2.  Her resemblance to Annie makes me wonder if she’s a Graham who could have married a Davis also. 
3.  Maybe her photo was mislabeled. 

In an attempt to date the photo I’ve been going through Savannah City directories to determine the years the photographers (Launey & Gloebel) were in business.  The engraving on the back of the cabinet card print provides an address:  141 & 143 Broughton St.

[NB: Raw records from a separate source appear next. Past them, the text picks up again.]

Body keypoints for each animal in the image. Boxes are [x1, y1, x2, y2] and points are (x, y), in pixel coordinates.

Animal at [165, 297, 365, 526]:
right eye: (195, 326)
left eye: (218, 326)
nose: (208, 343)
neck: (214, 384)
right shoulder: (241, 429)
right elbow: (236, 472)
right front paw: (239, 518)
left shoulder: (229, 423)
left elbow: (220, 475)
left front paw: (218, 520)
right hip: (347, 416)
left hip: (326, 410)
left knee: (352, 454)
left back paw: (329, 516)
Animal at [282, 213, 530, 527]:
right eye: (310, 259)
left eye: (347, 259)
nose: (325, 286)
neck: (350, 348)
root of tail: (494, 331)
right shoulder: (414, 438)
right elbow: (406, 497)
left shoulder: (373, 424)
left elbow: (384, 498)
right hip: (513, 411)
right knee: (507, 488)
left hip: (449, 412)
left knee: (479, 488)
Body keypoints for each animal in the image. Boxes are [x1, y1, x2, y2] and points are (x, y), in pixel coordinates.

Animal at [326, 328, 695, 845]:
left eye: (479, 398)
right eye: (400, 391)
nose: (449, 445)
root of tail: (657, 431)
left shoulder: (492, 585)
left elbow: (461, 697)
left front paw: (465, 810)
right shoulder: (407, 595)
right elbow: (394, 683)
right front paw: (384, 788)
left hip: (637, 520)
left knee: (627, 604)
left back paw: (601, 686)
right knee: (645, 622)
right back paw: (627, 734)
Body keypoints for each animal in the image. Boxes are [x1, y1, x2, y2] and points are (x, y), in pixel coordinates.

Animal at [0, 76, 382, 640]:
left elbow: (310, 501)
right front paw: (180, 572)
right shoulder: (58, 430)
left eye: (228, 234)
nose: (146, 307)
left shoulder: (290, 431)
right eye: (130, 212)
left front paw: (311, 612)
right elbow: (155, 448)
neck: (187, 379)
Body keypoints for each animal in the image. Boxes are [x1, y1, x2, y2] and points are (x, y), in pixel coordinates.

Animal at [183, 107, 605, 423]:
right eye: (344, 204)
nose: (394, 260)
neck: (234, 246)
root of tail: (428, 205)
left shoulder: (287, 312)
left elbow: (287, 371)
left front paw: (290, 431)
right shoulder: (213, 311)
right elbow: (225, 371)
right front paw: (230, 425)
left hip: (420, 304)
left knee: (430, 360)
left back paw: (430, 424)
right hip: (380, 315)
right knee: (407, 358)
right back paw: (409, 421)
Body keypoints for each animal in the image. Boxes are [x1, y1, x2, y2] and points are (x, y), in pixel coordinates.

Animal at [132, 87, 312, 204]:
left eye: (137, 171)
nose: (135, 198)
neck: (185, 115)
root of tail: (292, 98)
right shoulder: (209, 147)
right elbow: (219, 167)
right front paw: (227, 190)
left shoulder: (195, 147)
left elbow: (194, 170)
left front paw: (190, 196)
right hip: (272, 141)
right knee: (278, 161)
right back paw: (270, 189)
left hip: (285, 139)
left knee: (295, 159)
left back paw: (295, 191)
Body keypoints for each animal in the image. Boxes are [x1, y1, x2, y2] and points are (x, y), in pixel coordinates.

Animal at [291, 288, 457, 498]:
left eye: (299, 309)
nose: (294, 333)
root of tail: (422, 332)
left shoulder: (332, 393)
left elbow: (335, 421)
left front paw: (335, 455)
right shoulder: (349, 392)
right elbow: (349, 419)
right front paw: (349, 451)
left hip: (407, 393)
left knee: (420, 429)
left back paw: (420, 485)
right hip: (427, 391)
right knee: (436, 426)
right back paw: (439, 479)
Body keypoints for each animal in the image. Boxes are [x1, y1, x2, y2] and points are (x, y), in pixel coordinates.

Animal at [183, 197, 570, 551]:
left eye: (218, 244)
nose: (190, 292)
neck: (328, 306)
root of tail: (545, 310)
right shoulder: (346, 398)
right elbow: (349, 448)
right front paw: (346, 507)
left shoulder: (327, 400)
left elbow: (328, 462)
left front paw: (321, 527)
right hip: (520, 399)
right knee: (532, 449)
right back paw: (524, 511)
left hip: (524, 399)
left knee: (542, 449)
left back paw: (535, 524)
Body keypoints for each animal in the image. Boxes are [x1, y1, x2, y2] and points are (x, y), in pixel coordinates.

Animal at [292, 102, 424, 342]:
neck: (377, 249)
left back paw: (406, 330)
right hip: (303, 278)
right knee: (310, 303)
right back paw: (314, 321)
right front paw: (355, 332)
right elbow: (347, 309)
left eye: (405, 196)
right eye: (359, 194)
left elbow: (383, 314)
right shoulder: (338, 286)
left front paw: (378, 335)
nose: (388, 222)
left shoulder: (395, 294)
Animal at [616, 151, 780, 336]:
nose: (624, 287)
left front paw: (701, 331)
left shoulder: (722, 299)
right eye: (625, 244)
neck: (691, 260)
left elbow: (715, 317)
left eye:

It's pretty time consuming to go through the Savannah City directories on Ancestry.  I'm lucky that some of the photographs in my album show photographs from the late 1890s that were taken by Launey's studios without Goebel.  By the look of the rather puffy sleeves on Maggie's dress, this photo was most likely taken in the early 1890s.

Still, it will take a lot more research to figure out the identity of Maggie the Mystery woman.